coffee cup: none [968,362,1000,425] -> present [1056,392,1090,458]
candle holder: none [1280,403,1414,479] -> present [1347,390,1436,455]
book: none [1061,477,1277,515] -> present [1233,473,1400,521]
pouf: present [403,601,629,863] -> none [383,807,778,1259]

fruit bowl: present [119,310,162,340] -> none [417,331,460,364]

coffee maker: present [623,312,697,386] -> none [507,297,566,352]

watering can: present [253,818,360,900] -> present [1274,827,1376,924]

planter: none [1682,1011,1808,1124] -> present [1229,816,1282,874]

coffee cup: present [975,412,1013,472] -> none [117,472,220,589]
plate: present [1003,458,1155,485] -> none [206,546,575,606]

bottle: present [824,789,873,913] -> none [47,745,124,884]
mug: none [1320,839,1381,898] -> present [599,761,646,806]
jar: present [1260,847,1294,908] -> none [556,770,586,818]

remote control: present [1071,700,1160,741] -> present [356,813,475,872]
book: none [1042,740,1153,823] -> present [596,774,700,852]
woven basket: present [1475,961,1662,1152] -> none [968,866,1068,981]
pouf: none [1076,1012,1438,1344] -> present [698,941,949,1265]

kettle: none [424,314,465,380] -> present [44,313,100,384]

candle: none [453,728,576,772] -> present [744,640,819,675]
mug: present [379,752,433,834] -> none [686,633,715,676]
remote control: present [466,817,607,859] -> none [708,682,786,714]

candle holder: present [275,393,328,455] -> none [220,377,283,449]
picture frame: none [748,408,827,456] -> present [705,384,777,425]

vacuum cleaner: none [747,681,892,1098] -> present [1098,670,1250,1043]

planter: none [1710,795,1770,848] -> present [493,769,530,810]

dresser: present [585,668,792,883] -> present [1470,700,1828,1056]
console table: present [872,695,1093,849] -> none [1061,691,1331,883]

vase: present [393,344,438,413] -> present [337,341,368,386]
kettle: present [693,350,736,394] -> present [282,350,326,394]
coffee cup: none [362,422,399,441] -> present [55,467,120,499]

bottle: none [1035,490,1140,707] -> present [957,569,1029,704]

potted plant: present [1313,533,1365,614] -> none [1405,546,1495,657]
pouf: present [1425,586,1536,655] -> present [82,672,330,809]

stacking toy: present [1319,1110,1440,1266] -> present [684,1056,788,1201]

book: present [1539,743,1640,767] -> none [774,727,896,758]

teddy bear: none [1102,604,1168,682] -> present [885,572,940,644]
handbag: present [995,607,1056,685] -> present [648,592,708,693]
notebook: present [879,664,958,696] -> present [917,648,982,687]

· · · · · · ·

Set down the entire listing once more, keeping every line exactly as it reads.

RESPONSE AREA:
coffee cup: none [968,362,1000,425] -> present [1056,392,1090,458]
candle holder: none [1280,403,1414,479] -> present [1347,390,1436,455]
book: none [1061,477,1277,515] -> present [1233,473,1400,521]
pouf: present [403,601,629,863] -> none [383,807,778,1259]

fruit bowl: present [119,310,162,340] -> none [417,331,460,364]

coffee maker: present [623,312,697,386] -> none [507,297,566,352]

watering can: present [253,818,360,900] -> present [1274,827,1376,924]

planter: none [1682,1011,1808,1124] -> present [1229,816,1282,874]

coffee cup: present [975,412,1013,472] -> none [117,472,220,589]
plate: present [1003,458,1155,485] -> none [206,546,575,606]

bottle: present [824,789,873,913] -> none [47,745,124,884]
mug: none [1320,839,1381,898] -> present [599,761,646,806]
jar: present [1260,847,1294,908] -> none [556,770,586,818]

remote control: present [1071,700,1160,741] -> present [356,813,475,872]
book: none [1042,740,1153,823] -> present [596,774,700,852]
woven basket: present [1475,961,1662,1152] -> none [968,866,1068,981]
pouf: none [1076,1012,1438,1344] -> present [698,941,949,1265]

kettle: none [424,314,465,380] -> present [44,313,100,384]

candle: none [453,728,576,772] -> present [744,640,819,675]
mug: present [379,752,433,834] -> none [686,633,715,676]
remote control: present [466,817,607,859] -> none [708,682,786,714]

candle holder: present [275,393,328,455] -> none [220,377,283,449]
picture frame: none [748,408,827,456] -> present [705,384,777,425]

vacuum cleaner: none [747,681,892,1098] -> present [1098,670,1250,1043]

planter: none [1710,795,1770,848] -> present [493,769,530,810]

dresser: present [585,668,792,883] -> present [1470,700,1828,1056]
console table: present [872,695,1093,849] -> none [1061,691,1331,883]

vase: present [393,344,438,413] -> present [337,341,368,386]
kettle: present [693,350,736,394] -> present [282,350,326,394]
coffee cup: none [362,422,399,441] -> present [55,467,120,499]

bottle: none [1035,490,1140,707] -> present [957,569,1029,704]

potted plant: present [1313,533,1365,614] -> none [1405,546,1495,657]
pouf: present [1425,586,1536,655] -> present [82,672,330,809]

stacking toy: present [1319,1110,1440,1266] -> present [684,1056,788,1201]

book: present [1539,743,1640,767] -> none [774,727,896,758]

teddy bear: none [1102,604,1168,682] -> present [885,572,940,644]
handbag: present [995,607,1056,685] -> present [648,592,708,693]
notebook: present [879,664,958,696] -> present [917,648,982,687]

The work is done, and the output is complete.